Tuesday 15 September 2009

Introducing the Infinispan (REST) server

Introducing the Infinispan RESTful server !



The Infinispan RESTful server combines the whole grain goodness of RESTEasy (JAX-RS, or JSR-311) with Infinispan to provide a web-ready RESTful data grid.

Recently I (Michael) spoke to Manik about an interesting use case, and he indicated great interest in such a server. It wasn't a huge amount of work to do the initial version - given that JAX-RS is designed to make things easy.

For those that don't know: RESTful design is using the well proven and established http/web standards for providing services (as a simple alternative to WS-*) - if that still isn't enough, you can read more here. So for Infinispan that means that any type of client can place data in the Infinispan grid.

So what would you use it for?
For non java clients, or clients where you need to use HTTP as the transport mechanism for caching/data grid needs. A content delivery network (?) - push data into the grid, let Infinispan spread it around and serve it out via the nearest server. See here for details on using http and URLs with it.

In terms of clients - you only need HTTP - no binary dependencies or libraries needed (the wiki page has some samples in ruby/python, also in the project source).

Where does it live?
The server is a module in Infinispan under /server/rest (for the moment, we may re-arrange the sources at a later date).

Getting it.
Currently you can download the war from the wiki page, or build it yourself (as it is still new, early days).

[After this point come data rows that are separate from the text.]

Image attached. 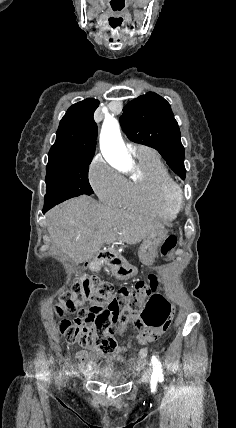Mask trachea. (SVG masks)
Here are the masks:
<instances>
[{
  "instance_id": "3493384b",
  "label": "trachea",
  "mask_w": 236,
  "mask_h": 428,
  "mask_svg": "<svg viewBox=\"0 0 236 428\" xmlns=\"http://www.w3.org/2000/svg\"><path fill=\"white\" fill-rule=\"evenodd\" d=\"M112 28H113V29H116V28H117V25H116V24H113V25H112Z\"/></svg>"
}]
</instances>
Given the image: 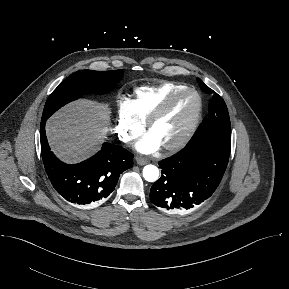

This is at present a war file (tested on JBoss AS and Jetty) which should work in most containers - we plan to deliver a stand alone server (with an embedded JBoss AS) Real Soon Now.

Questions: (find me on the dev list, or poke around the wiki).


Implemented in scala: After chatting with Manik and co, we decided this would serve as a good test bed to "test the waters" on Scala - so this module is written in scala - it worked just fine with RESTEasy, and Infinispan (which one would reasonably expect, but nice when things do work as advertised !).